Serenity Farm, a farm animal rescue, adoption and education center on Old Barnstable Road in East Falmouth, is open again after closing for nearly a week earlier this month.
Owner Anne Jennings closed the farm as a precaution after a horse had to be euthanized for what was initially an unidentified illness.
The farm had been closed from January 6 to January 11.
Health officials determined that the horse, a 12-year-old Tennessee walking horse named Johnny who was owned by a longtime volunteer at the farm, died from equine protozoal myeloencephalitis, or EPM, a noncontagious disease of horses that affects the central nervous system, Ms. Jennings said.
EPM is a disease of the brain and/or spinal cord of the horse, which is caused by a protozoan organism.
“This is not Eastern equine encephalitis, and it cannot be passed to humans or other horses. It is actually carried by possums,” Ms. Jennings said. “EPM is not very common, and the horse probably had it for a number of years. He was under a vet’s care and being treated for symptoms. He had been doing very well.”

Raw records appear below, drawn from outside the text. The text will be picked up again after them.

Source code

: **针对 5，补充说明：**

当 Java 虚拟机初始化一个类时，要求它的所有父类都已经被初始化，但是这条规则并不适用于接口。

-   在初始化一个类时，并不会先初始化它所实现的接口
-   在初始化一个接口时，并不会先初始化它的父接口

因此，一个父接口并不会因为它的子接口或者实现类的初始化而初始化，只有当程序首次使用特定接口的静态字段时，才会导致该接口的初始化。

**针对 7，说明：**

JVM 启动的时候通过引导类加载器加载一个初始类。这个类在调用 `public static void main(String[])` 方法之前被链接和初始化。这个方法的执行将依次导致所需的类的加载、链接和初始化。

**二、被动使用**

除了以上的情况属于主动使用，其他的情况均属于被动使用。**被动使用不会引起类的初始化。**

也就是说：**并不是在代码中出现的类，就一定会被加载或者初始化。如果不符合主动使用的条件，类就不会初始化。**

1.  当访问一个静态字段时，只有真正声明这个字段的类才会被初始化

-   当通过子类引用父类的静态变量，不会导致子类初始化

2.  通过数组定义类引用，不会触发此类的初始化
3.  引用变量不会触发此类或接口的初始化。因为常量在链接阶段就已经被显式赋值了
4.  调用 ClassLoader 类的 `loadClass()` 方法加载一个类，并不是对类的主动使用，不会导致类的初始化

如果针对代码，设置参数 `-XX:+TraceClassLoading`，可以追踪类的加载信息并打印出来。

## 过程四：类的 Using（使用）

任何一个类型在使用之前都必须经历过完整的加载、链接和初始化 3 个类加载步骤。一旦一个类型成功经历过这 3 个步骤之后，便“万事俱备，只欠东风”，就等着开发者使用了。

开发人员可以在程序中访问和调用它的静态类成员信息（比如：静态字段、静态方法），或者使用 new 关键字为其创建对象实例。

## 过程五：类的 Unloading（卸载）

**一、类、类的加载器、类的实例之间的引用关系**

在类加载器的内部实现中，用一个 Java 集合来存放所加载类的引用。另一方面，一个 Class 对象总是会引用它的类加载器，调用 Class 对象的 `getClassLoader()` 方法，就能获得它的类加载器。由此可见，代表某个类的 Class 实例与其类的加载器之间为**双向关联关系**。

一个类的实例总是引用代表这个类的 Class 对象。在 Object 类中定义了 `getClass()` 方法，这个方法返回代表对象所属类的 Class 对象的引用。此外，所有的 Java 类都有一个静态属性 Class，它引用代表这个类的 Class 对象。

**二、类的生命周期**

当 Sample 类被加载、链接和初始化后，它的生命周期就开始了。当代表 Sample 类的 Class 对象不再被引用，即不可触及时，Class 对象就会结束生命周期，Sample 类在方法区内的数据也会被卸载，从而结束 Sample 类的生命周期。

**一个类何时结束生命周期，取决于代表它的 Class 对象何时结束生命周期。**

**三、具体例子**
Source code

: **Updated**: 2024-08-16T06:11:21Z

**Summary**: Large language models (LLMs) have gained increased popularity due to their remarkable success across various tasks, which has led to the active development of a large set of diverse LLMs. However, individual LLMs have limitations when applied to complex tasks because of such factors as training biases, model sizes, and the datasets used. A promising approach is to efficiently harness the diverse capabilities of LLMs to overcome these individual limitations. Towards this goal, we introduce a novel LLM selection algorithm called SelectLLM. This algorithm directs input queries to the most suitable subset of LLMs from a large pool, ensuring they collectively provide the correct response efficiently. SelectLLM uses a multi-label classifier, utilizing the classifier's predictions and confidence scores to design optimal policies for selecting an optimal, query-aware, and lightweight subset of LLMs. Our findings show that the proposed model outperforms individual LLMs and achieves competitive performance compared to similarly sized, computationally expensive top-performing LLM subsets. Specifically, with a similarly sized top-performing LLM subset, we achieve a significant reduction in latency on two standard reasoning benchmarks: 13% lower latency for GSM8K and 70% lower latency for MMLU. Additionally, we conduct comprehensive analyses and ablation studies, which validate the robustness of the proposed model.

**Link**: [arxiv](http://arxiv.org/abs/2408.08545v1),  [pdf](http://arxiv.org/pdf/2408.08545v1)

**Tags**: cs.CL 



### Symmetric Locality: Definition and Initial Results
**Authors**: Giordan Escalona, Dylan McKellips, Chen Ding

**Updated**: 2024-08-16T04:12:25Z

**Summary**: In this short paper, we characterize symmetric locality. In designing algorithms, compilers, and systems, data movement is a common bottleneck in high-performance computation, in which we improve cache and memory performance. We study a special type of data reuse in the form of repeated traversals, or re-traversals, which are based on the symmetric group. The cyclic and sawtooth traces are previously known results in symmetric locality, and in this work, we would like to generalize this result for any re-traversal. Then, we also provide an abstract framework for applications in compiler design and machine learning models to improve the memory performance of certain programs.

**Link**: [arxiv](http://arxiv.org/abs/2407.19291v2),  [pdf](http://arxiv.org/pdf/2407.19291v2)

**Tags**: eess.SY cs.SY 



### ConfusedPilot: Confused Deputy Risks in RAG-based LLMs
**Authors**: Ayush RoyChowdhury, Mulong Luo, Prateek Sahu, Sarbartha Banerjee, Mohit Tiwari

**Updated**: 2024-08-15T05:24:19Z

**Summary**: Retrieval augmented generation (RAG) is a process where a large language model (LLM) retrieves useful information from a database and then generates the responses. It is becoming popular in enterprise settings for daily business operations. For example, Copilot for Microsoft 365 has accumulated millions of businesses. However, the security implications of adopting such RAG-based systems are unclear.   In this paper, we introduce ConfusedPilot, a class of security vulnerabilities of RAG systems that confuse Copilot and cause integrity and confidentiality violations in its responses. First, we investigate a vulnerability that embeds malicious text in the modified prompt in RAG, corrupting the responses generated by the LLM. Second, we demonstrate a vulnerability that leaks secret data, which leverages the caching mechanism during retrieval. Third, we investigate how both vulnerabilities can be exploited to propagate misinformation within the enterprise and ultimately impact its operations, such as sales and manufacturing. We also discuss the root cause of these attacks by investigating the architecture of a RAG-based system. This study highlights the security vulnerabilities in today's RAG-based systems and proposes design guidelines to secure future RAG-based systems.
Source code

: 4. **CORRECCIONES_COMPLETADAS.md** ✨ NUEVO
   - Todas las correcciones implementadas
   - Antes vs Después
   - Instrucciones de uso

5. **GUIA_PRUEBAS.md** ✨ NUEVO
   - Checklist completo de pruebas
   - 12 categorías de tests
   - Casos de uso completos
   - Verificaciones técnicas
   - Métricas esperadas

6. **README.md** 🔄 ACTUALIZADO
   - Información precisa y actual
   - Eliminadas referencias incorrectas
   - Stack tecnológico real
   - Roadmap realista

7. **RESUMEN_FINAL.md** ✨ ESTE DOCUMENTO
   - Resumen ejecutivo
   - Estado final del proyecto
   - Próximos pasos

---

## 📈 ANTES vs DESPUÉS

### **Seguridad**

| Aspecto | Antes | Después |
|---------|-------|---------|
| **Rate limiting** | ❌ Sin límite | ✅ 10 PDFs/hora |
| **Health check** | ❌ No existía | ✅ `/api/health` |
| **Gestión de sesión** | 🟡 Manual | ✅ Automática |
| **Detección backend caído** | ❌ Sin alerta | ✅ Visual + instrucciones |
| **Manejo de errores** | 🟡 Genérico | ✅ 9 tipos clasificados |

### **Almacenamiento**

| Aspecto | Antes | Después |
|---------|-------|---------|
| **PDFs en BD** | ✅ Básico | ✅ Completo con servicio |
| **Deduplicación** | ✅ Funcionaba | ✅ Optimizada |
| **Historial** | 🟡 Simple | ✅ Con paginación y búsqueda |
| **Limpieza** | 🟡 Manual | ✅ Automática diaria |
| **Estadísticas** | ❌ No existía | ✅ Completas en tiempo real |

The horses’s symptoms were similar to those related to the neurological herpes virus, Ms. Jennings said.
“It was one of those horrible things. The horse couldn’t stand up. He was staggering, and his hind end was really weak, but his front end was fine. He had had a fever a few days before, and just the small stress of the fever pushed him over the edge, as it were,” she said.
Veterinarians tested the horse for rabies and other illnesses, all of which turned out to be negative.
“We had two other horses with a fever for three days. This is not uncommon, especially with the crazy weather we’ve been having. Others told me they had horses that also had fever. It wasn’t related at all [to the horse with EPM],” Ms. Jennings said. “I closed the farm as a precaution, and the other horses are all fine. We’re happy to be open.”